──────── Supplied data ────────
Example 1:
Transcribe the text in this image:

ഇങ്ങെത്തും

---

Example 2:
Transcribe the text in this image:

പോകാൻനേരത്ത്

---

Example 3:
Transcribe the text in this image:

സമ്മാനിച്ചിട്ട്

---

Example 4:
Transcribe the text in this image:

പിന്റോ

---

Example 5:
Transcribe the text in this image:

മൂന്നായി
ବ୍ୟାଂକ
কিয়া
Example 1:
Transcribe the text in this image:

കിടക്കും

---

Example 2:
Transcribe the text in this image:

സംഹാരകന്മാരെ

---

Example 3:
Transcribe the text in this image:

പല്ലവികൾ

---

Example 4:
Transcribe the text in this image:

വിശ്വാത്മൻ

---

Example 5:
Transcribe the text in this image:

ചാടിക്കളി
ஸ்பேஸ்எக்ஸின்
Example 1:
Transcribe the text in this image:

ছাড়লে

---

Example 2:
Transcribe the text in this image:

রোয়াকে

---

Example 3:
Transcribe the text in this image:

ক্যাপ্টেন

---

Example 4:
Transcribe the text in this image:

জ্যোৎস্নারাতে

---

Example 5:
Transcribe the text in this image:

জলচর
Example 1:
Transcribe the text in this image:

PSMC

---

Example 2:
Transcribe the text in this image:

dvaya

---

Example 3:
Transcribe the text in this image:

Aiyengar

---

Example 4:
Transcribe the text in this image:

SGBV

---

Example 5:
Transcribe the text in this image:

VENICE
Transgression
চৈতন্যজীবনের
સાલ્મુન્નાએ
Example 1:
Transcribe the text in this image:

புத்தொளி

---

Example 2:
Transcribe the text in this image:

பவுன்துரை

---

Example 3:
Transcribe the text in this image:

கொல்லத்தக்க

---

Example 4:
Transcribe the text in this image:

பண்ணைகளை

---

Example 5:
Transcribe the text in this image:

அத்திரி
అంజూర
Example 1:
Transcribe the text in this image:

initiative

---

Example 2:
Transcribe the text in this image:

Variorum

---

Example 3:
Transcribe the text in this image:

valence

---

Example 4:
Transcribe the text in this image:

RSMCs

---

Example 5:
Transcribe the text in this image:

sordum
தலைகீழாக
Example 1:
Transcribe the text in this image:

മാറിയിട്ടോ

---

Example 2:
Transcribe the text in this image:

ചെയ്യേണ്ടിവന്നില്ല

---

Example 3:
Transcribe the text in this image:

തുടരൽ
────────
**Problem requirements:** In full and without alteration, repeat the records.

**Task result:**
Example 1:
Transcribe the text in this image:

ഇങ്ങെത്തും

---

Example 2:
Transcribe the text in this image:

പോകാൻനേരത്ത്

---

Example 3:
Transcribe the text in this image:

സമ്മാനിച്ചിട്ട്

---

Example 4:
Transcribe the text in this image:

പിന്റോ

---

Example 5:
Transcribe the text in this image:

മൂന്നായി
ବ୍ୟାଂକ
কিয়া
Example 1:
Transcribe the text in this image:

കിടക്കും

---

Example 2:
Transcribe the text in this image:

സംഹാരകന്മാരെ

---

Example 3:
Transcribe the text in this image:

പല്ലവികൾ

---

Example 4:
Transcribe the text in this image:

വിശ്വാത്മൻ

---

Example 5:
Transcribe the text in this image:

ചാടിക്കളി
ஸ்பேஸ்எக்ஸின்
Example 1:
Transcribe the text in this image:

ছাড়লে

---

Example 2:
Transcribe the text in this image:

রোয়াকে

---

Example 3:
Transcribe the text in this image:

ক্যাপ্টেন

---

Example 4:
Transcribe the text in this image:

জ্যোৎস্নারাতে

---

Example 5:
Transcribe the text in this image:

জলচর
Example 1:
Transcribe the text in this image:

PSMC

---

Example 2:
Transcribe the text in this image:

dvaya

---

Example 3:
Transcribe the text in this image:

Aiyengar

---

Example 4:
Transcribe the text in this image:

SGBV

---

Example 5:
Transcribe the text in this image:

VENICE
Transgression
চৈতন্যজীবনের
સાલ્મુન્નાએ
Example 1:
Transcribe the text in this image:

புத்தொளி

---

Example 2:
Transcribe the text in this image:

பவுன்துரை

---

Example 3:
Transcribe the text in this image:

கொல்லத்தக்க

---

Example 4:
Transcribe the text in this image:

பண்ணைகளை

---

Example 5:
Transcribe the text in this image:

அத்திரி
అంజూర
Example 1:
Transcribe the text in this image:

initiative

---

Example 2:
Transcribe the text in this image:

Variorum

---

Example 3:
Transcribe the text in this image:

valence

---

Example 4:
Transcribe the text in this image:

RSMCs

---

Example 5:
Transcribe the text in this image:

sordum
தலைகீழாக
Example 1:
Transcribe the text in this image:

മാറിയിട്ടോ

---

Example 2:
Transcribe the text in this image:

ചെയ്യേണ്ടിവന്നില്ല

---

Example 3:
Transcribe the text in this image:

തുടരൽ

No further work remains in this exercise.